Ever heard someone say they’re mentally going to their happy place? It might actually help to picture an image or imagine yourself in a peaceful setting sometimes picturing a peaceful image can help to engage the parasympathetic nervous system. The parasympathetic nervous system is part of your nervous system that helps the body rest and digest after experiencing a fight-or-flight reaction like the feeling brought on by a panic attack. If you tap into this process you might be able to bring yourself down from the frightening out-of-control feelings.

► 4 Use progressive muscle relaxation

Anxious Minds recommends trying progressive muscle relaxation which basically involves tensing and releasing your muscles one muscle group at a time for example you could tense your toes hold for a few seconds then release. This technique helps you focus on different muscle groups and tell the difference between what the muscle feels like when it’s tense versus relaxed. It causes you to be aware of how your body is feeling in the moment.

► 5 Know your physical health status

Knowing more about your physical health puts you in a better position to tell the difference between panic attack symptoms and signs of a medical condition. Going to your doctor for regular check-ups can help you to rule out other conditions that could be cause for alarm a doctor will be able to differentiate whether the symptoms of panic shortness of breath rapid heart rate shaking and sweating etc are the result of a medical condition or anxiety. Also if you do have a medical condition educate yourself about those symptoms and how they differ from panic and anxiety think about the specific symptoms you’re experiencing are they comment during a panic attack remind yourself of the conversations with your doctor go over the logic in your head or say it out loud.

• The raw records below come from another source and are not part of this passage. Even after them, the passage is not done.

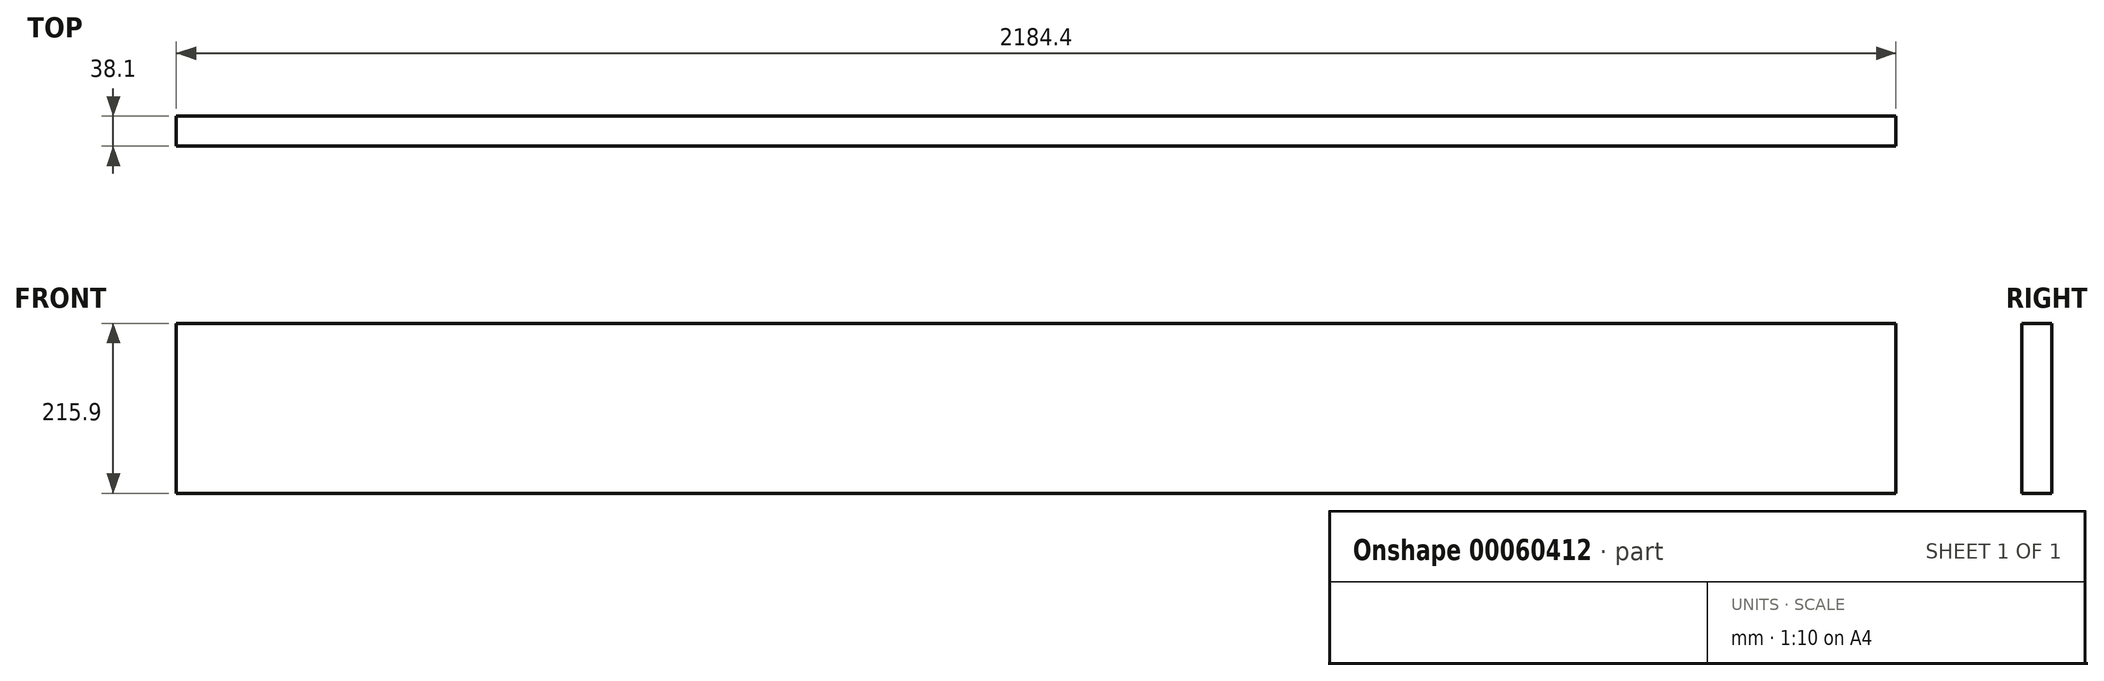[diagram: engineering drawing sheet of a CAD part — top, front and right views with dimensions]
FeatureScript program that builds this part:
annotation { "Feature Type Name" : "Feature", "Feature Type Description" : "" }
export const myFeature = defineFeature(function(context is Context, id is Id, definition is map)
    precondition{}
    {
        {
            var Q0;
            Q0=qCreatedBy(makeId("Right.planeOp"),FACE);
            var sketch = newSketch(context, id + "F0", { "sketchPlane" : qUnion([Q0])});
            skLineSegment(sketch, "E0.bottom", {"start": v(0, 0) * mm, "end": v(-38.1, 0) * mm});
            skLineSegment(sketch, "E0.top", {"start": v(0, 215.9) * mm, "end": v(-38.1, 215.9) * mm});
            skLineSegment(sketch, "E0.left", {"start": v(0, 0) * mm, "end": v(0, 215.9) * mm});
            skLineSegment(sketch, "E0.right", {"start": v(-38.1, 0) * mm, "end": v(-38.1, 215.9) * mm});
            skSolve(sketch);
        }
        {
            var Q0;
            Q0=makeQuery(id+"F0.imprint","IMPRINT",FACE,{"disambiguationData":[TD([[makeQuery(id+"F0.imprint","IMPRINT",EDGE,{"derivedFrom":sQuery(id+"F0.wireOp",EDGE,"E0.bottom")}),-1.0]])]});
            extrude(context, id + "F1", {"entities" : qUnion([Q0]), "depth" : 2184.4 * mm});
        }
    });
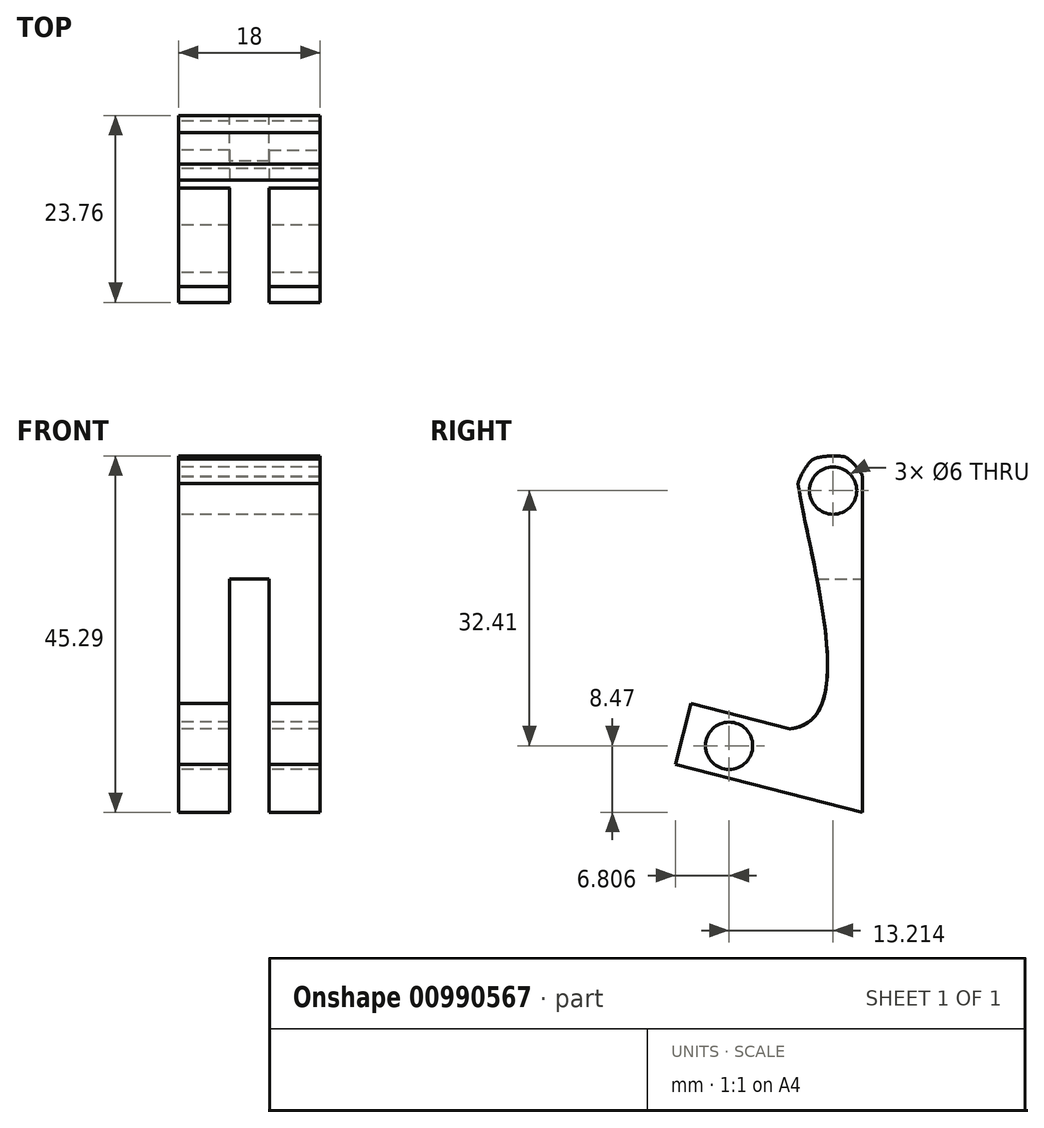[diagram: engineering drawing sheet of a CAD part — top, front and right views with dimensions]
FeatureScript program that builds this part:
annotation { "Feature Type Name" : "Feature", "Feature Type Description" : "" }
export const myFeature = defineFeature(function(context is Context, id is Id, definition is map)
    precondition{}
    {
        {
            var Q0;
            Q0=qCreatedBy(makeId("Right.planeOp"),FACE);
            var sketch = newSketch(context, id + "F0", { "sketchPlane" : qUnion([Q0])});
            skLineSegment(sketch, "E0", {"start": v(-0.5, -36.26) * mm, "end": v(-13.03, -33.05) * mm});
            skLineSegment(sketch, "E1", {"start": v(-13.03, -33.05) * mm, "end": v(-15.02, -40.8) * mm});
            skLineSegment(sketch, "E2", {"start": v(-15.02, -40.8) * mm, "end": v(10, -47.2) * mm});
            skLineSegment(sketch, "E3", {"start": v(10, -47.2) * mm, "end": v(10, 0) * mm});
            skLineSegment(sketch, "E4", {"start": v(10, 0) * mm, "end": v(0, 0) * mm});
            skCircle(sketch, "E5", {"center": v(5, -6) * mm, "radius": 3 * mm});
            skPoint(sketch, "E5.centerSnap0", {"position": v(5, 0) * mm});
            skLineSegment(sketch, "E6", {"start": v(-14.03, -36.92) * mm, "end": v(10, -43.08) * mm, "construction": true});
            skCircle(sketch, "E7", {"center": v(-8.21, -38.4) * mm, "radius": 3 * mm});
            skFitSpline(sketch, "E8", {"points": [v(0, 0) * mm, v(-0.5, -36.26) * mm], "startDerivative": vector(0, -29.4) * mm, "endDerivative": vector(-31.5, -2.9) * mm});
            skSolve(sketch);
        }
        {
            var Q0;
            Q0=makeQuery(id+"F0.imprint","IMPRINT",FACE,{"disambiguationData":[TD([[makeQuery(id+"F0.imprint","IMPRINT",EDGE,{"derivedFrom":sQuery(id+"F0.wireOp",EDGE,"E0")}),1.0]])]});
            extrude(context, id + "F1", {"entities" : qUnion([Q0]), "depth" : 18 * mm, "offsetDistance" : 25.4 * mm});
        }
        {
            var Q0;
            Q0=makeQuery(id+"F1.opExtrude","SWEPT_FACE",FACE,{"disambiguationData":[OSD([sQuery(id+"F0.wireOp",EDGE,"E3")])]});
            var sketch = newSketch(context, id + "F2", { "sketchPlane" : qUnion([Q0])});
            skLineSegment(sketch, "E9", {"start": v(-11.5, -47.2) * mm, "end": v(-11.5, -17.2) * mm});
            skLineSegment(sketch, "E10", {"start": v(-11.5, -17.2) * mm, "end": v(-6.5, -17.2) * mm});
            skLineSegment(sketch, "E11", {"start": v(-6.5, -17.2) * mm, "end": v(-6.5, -47.2) * mm});
            skLineSegment(sketch, "E12", {"start": v(-18, -47.2) * mm, "end": v(-11.5, -47.2) * mm});
            skLineSegment(sketch, "E13", {"start": v(-6.5, -47.2) * mm, "end": v(0, -47.2) * mm});
            skSolve(sketch);
        }
        {
            var Q0;
            {var subQ0=sQuery(id+"F2.wireOp",EDGE,"E9");Q0=makeQuery(id+"F2.imprint","IMPRINT",FACE,{"disambiguationData":[TD([[makeQuery(id+"F2.imprint","IMPRINT",EDGE,{"derivedFrom":subQ0}),-1.0]])]});}
            extrude(context, id + "F3", {"entities" : qUnion([Q0]), "operationType" : NewBodyOperationType.REMOVE, "oppositeDirection" : true, "depth" : 25.4 * mm, "offsetDistance" : 25.4 * mm});
        }
        {
            var Q0;
            Q0=qCreatedBy(makeId("Right.planeOp"),FACE);
            var sketch = newSketch(context, id + "F4", { "sketchPlane" : qUnion([Q0])});
            skFitSpline(sketch, "E14", {"points": [v(0, -3.46) * mm, v(10, -3.38) * mm], "startDerivative": vector(6.05, 7) * mm, "endDerivative": vector(7, -7.65) * mm});
            skLineSegment(sketch, "E15", {"start": v(10, -3.38) * mm, "end": v(10, 0) * mm});
            skLineSegment(sketch, "E16", {"start": v(10, 0) * mm, "end": v(0, 0) * mm});
            skLineSegment(sketch, "E17", {"start": v(0, 0) * mm, "end": v(10, 0) * mm});
            skLineSegment(sketch, "E18", {"start": v(0, 0) * mm, "end": v(0, -3.46) * mm});
            skSolve(sketch);
        }
        {
            var Q0;
            Q0=makeQuery(id+"F4.imprint","IMPRINT",FACE,{"disambiguationData":[TD([[makeQuery(id+"F4.imprint","IMPRINT",EDGE,{"derivedFrom":sQuery(id+"F4.wireOp",EDGE,"E14")}),1.0]])]});
            var Q1;
            Q1=makeQuery(id+"F1.opExtrude","CAP_FACE",FACE,{"disambiguationData":[OSD([sQuery(id+"F0.wireOp",EDGE,"E0"),sQuery(id+"F0.wireOp",EDGE,"E1"),sQuery(id+"F0.wireOp",EDGE,"E2"),sQuery(id+"F0.wireOp",EDGE,"E3"),sQuery(id+"F0.wireOp",EDGE,"E4"),sQuery(id+"F0.wireOp",EDGE,"E5"),sQuery(id+"F0.wireOp",EDGE,"E7"),sQuery(id+"F0.wireOp",EDGE,"E8")])],"isStart":false});
            extrude(context, id + "F5", {"entities" : qUnion([Q0, Q1]), "operationType" : NewBodyOperationType.REMOVE, "depth" : 50.8 * mm, "offsetDistance" : 25.4 * mm});
        }
        {
            var Q0;
            Q0=qCreatedBy(makeId("Right.planeOp"),FACE);
            var sketch = newSketch(context, id + "F6", { "sketchPlane" : qUnion([Q0])});
            skLineSegment(sketch, "E19.bottom", {"start": v(8.74, -2.18) * mm, "end": v(10.5, -2.18) * mm});
            skLineSegment(sketch, "E19.top", {"start": v(8.74, -47.83) * mm, "end": v(10.5, -47.83) * mm});
            skLineSegment(sketch, "E19.left", {"start": v(8.74, -2.18) * mm, "end": v(8.74, -47.83) * mm});
            skLineSegment(sketch, "E19.right", {"start": v(10.5, -2.18) * mm, "end": v(10.5, -47.83) * mm});
            skSolve(sketch);
        }
        {
            var Q0;
            Q0 = qSketchRegion(id + "F6", true);
            extrude(context, id + "F7", {"entities" : qUnion([Q0]), "operationType" : NewBodyOperationType.REMOVE, "depth" : 50.8 * mm, "offsetDistance" : 25.4 * mm});
        }
        {
            var Q0;
            Q0=qCreatedBy(makeId("Right.planeOp"),FACE);
            var sketch = newSketch(context, id + "F8", { "sketchPlane" : qUnion([Q0])});
            skFitSpline(sketch, "E20", {"points": [v(2.7, -1.88) * mm, v(0.48, -5.26) * mm], "startDerivative": vector(-2.72, -1.03) * mm, "endDerivative": vector(-0.44, -2.28) * mm});
            skLineSegment(sketch, "E21", {"start": v(2.7, -1.88) * mm, "end": v(-0.07, -2.75) * mm});
            skLineSegment(sketch, "E22", {"start": v(-0.07, -2.75) * mm, "end": v(0.48, -5.26) * mm});
            skFitSpline(sketch, "E23", {"points": [v(6.5, -1.68) * mm, v(8.73, -4.25) * mm], "startDerivative": vector(2, -0.83) * mm, "endDerivative": vector(0.3, -1.95) * mm});
            skLineSegment(sketch, "E24", {"start": v(6.5, -1.68) * mm, "end": v(8.9, -2.13) * mm});
            skLineSegment(sketch, "E25", {"start": v(8.9, -2.13) * mm, "end": v(8.73, -4.25) * mm});
            skSolve(sketch);
        }
        {
            var Q0;
            Q0=makeQuery(id+"F8.imprint","IMPRINT",FACE,{"disambiguationData":[TD([[makeQuery(id+"F8.imprint","IMPRINT",EDGE,{"derivedFrom":sQuery(id+"F8.wireOp",EDGE,"E23")}),1.0]])]});
            var Q1;
            Q1=makeQuery(id+"F8.imprint","IMPRINT",FACE,{"disambiguationData":[TD([[makeQuery(id+"F8.imprint","IMPRINT",EDGE,{"derivedFrom":sQuery(id+"F8.wireOp",EDGE,"E20")}),-1.0]])]});
            extrude(context, id + "F9", {"entities" : qUnion([Q0, Q1]), "operationType" : NewBodyOperationType.REMOVE, "depth" : 50.8 * mm, "offsetDistance" : 25.4 * mm});
        }
    });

► 6 Remind yourself this will pass

Panic attacks generally lasts only for a few minutes although they can feel a lot longer in the moment. Tell yourself you’re having a panic attack and that’s okay, you don’t have to try and control it! just knowing what’s happening can help that feeling of doom lose some of its power. It’s helpful to remind yourself that a panic attack will pass and will not kill you.

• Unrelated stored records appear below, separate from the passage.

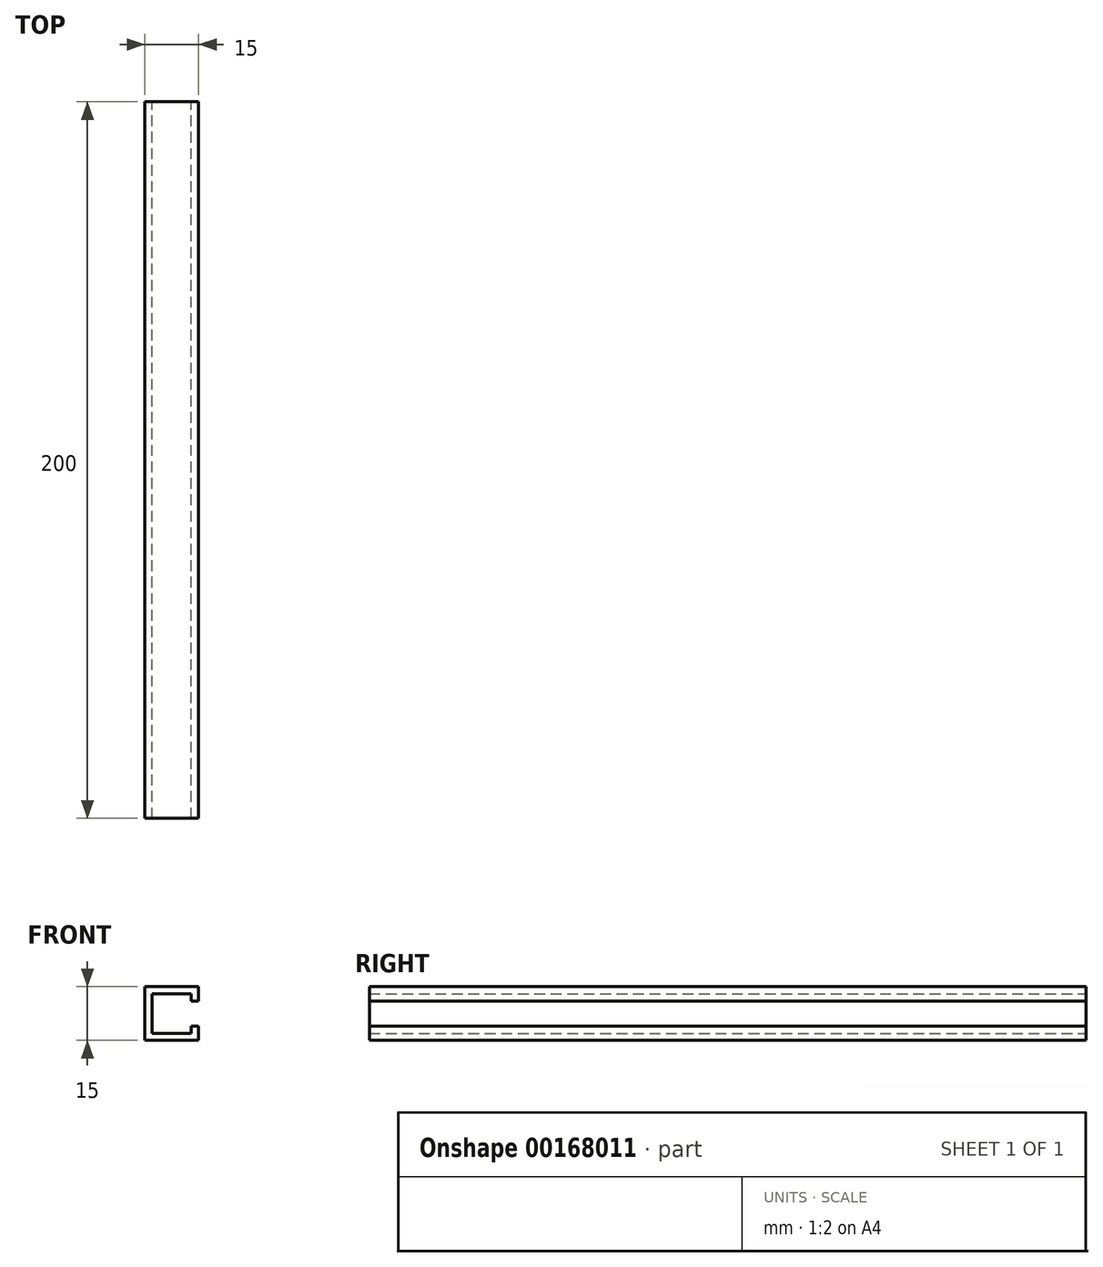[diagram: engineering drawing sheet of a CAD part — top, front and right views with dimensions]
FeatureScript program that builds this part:
annotation { "Feature Type Name" : "Feature", "Feature Type Description" : "" }
export const myFeature = defineFeature(function(context is Context, id is Id, definition is map)
    precondition{}
    {
        {
            var Q0;
            Q0=qCreatedBy(makeId("Front.planeOp"),FACE);
            var sketch = newSketch(context, id + "F0", { "sketchPlane" : qUnion([Q0])});
            skLineSegment(sketch, "E0.bottom", {"start": v(7.5, 7.5) * mm, "end": v(-7.5, 7.5) * mm});
            skLineSegment(sketch, "E0.top", {"start": v(7.5, -7.5) * mm, "end": v(-7.5, -7.5) * mm});
            skLineSegment(sketch, "E0.right", {"start": v(-7.5, 7.5) * mm, "end": v(-7.5, -7.5) * mm});
            skPoint(sketch, "E0.middle", {"position": v(0, 0) * mm});
            skLineSegment(sketch, "E1.0", {"start": v(5.5, -5.5) * mm, "end": v(-5.5, -5.5) * mm});
            skLineSegment(sketch, "E1.1", {"start": v(-5.5, 5.5) * mm, "end": v(-5.5, -5.5) * mm});
            skLineSegment(sketch, "E1.2", {"start": v(5.5, 5.5) * mm, "end": v(-5.5, 5.5) * mm});
            skLineSegment(sketch, "E2", {"start": v(7.5, 3.5) * mm, "end": v(5.5, 3.5) * mm});
            skLineSegment(sketch, "E3", {"start": v(5.5, 3.5) * mm, "end": v(5.5, 5.5) * mm});
            skLineSegment(sketch, "E4", {"start": v(7.5, 3.5) * mm, "end": v(7.5, 7.5) * mm});
            skLineSegment(sketch, "E5.MirrorCS", {"start": v(5.5, -3.5) * mm, "end": v(5.5, -5.5) * mm});
            skLineSegment(sketch, "E6.MirrorCS", {"start": v(7.5, -3.5) * mm, "end": v(7.5, -7.5) * mm});
            skLineSegment(sketch, "E7.MirrorCS", {"start": v(7.5, -3.5) * mm, "end": v(5.5, -3.5) * mm});
            skSolve(sketch);
        }
        {
            var Q0;
            Q0 = qSketchRegion(id + "F0", true);
            extrude(context, id + "F1", {"entities" : qUnion([Q0]), "depth" : 200 * mm, "symmetric" : true});
        }
    });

► 7 Practice healthy habits

In addition to the tips above there are healthy habits you can incorporate into your lifestyle that can also help reduce anxiety and panic attacks. Eating well, getting enough rest and getting regular exercise can be helpful with stress reduction overall. Research shows that regular aerobic exercise like running, biking or other moderate to high intensity cardio can actually reduce anxiety symptoms. Alcohol cigarettes and caffeine can also be triggers, cutting them out of your lifestyle can reduce panic attacks.

If panic attacks are keeping you from living the life you want don’t be afraid to ask for help. A therapist will be able to help you identify triggers and give you tools to prevent and manage future attacks.